### [Fragen]
1: Beantworte zum Bericht über Lydia Beneckes Lesung folgende Fragen:
(a) In welcher Stadt fand die Lesung statt?
(b) Um welche Uhrzeit war Lydia Benecke themenmäßig mit ihren Ausführungen am Ende?
(c) Wie lange dauerte das Zuhören insgesamt?
2: Aktualisiere im Bericht über Lydia Beneckes Lesung den Abschnitt beginnend mit „Erst um 23.45“ und weiter bis „Ganz im Gegenteil.“, wobei „Fotos“ durch „Selfies“ ersetzt wird.
3: Führe den Bericht über Lydia Beneckes Lesung bitte ab der Stelle fort, an der er aufhört.

### [Extrahierter Text]
········

Die Frau ist gefragt.
Nicht nur bei Psychologen, Juristen, Polizisten, der schreibenden
Presse oder dem Fernsehen ist sie ein gern gesehener Gast. Auch in
unserer Gegend erfreuen sich Lesungen von Lydia Benecke immer einer
großen Nachfrage. Tendenz steigend. Das sieht man besonders gut
in Bayreuth. War im letzten Jahr der kleine Vortragssaal schon bestens
gefühlt, erwies sich diesmal der große Saal als perfekte
Location um die Ausführungen von Lydia Benecke zum Thema
Psychopathinnen mitzuverfolgen. Das
erfordert übrigens viel Sitzfleisch beim Publikum. Denn wenn Frau
Benecke erst einmal in Fahrt ist stoppt man sie nicht so leicht.
Erst um 23.45 war Lydia Benecke zumindest themenmäßig für diesen
Abend mit ihren Ausführungen am Ende. Zeit für die Besucher
nahm sie sich trotz vorgerückter Stunde aber auch danach noch
reichlich. 3 Stunden 45 Minuten zuhören, unterbrochen von einer
kurzen Pause, die man für das Signieren der Bücher oder
für Fotos mit ihr nutzen konnte, sind wahrlich nicht
alltäglich.
Man könnte sich des Themas auch viel reißerischer in 2
Stunden annehmen, viel Wissenschaftliches weglassen und das Publikum
wäre vielleicht sogar zum Teil noch begeisterter. Aber das ist
absolut nicht ihr Ding. Sie hat einen wissenschaftlichen Anspruch an
sich und den will sie auch mit dem Publikum teilen. Und das ist auch
wirklich gut so. Langweilig wird es trotzdem nicht. Ganz im Gegenteil.

········

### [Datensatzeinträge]

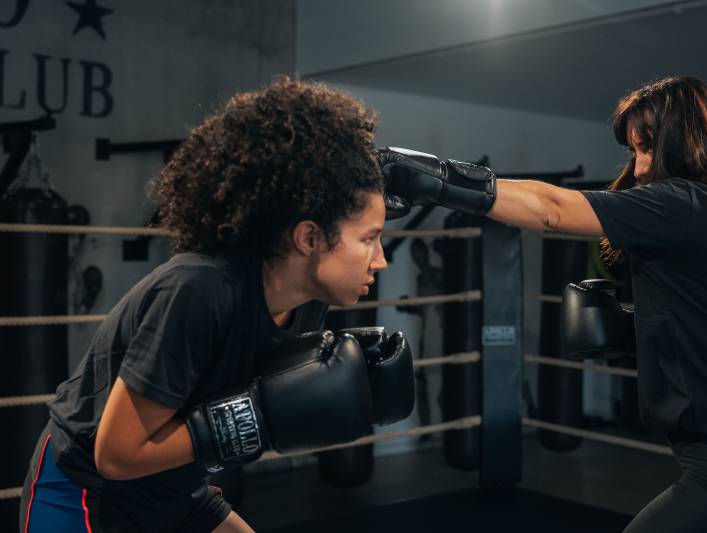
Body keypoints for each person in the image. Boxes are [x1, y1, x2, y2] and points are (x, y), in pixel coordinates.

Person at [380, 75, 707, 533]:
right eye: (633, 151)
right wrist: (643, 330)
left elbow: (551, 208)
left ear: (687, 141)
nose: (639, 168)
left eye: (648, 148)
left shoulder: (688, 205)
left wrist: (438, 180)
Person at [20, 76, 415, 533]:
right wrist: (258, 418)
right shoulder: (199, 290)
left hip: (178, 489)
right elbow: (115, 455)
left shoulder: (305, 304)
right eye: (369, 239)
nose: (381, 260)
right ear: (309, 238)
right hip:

········

### [Schriftliche Antworten]
1:
(a) In Bayreuth.
(b) Um 23.45.
(c) 3 Stunden 45 Minuten.

2:
Erst um 23.45 war Lydia Benecke zumindest themenmäßig für diesen
Abend mit ihren Ausführungen am Ende. Zeit für die Besucher
nahm sie sich trotz vorgerückter Stunde aber auch danach noch
reichlich. 3 Stunden 45 Minuten zuhören, unterbrochen von einer
kurzen Pause, die man für das Signieren der Bücher oder
für Selfies mit ihr nutzen konnte, sind wahrlich nicht
alltäglich.
Man könnte sich des Themas auch viel reißerischer in 2
Stunden annehmen, viel Wissenschaftliches weglassen und das Publikum
wäre vielleicht sogar zum Teil noch begeisterter. Aber das ist
absolut nicht ihr Ding. Sie hat einen wissenschaftlichen Anspruch an
sich und den will sie auch mit dem Publikum teilen. Und das ist auch
wirklich gut so. Langweilig wird es trotzdem nicht. Ganz im Gegenteil.

3:
Die Zeit vergeht wie im Flug, auch ein Verdienst von Lydia Beneckes
lockerer Art und ihres durchaus fröhlichen Wesens.
Lydia Benecke versteht es einfach großartig trockene Theorie so
unterhaltsam zu verpacken, dass man sich nicht langweilt, egal ob mit
oder ohne Vorbildung in diesem Bereich. Somit kann jeder neben viel
Schrecklichem (was Menschen anderen Menschen antun können und
warum) auch einiges (mehr) an Wissen mitnehmen.
Bevor es so richtig losging gab es aber erst einmal Musik von Subway to
Sally zu hören. Musik von der Scheibe Mitgift, Subway to Sallys
großartige Mördergeschichten bei denen Lydia Benecke als
Beraterin mitwirkte. Außerdem gab es mehrere Filmausschnitte auf
die sie auch im Vortrag nochmals einging. Nicht vergessen wurde auch,
auf den anstehenden Vortrag in Schwarzenbach/Saale hinzuweisen.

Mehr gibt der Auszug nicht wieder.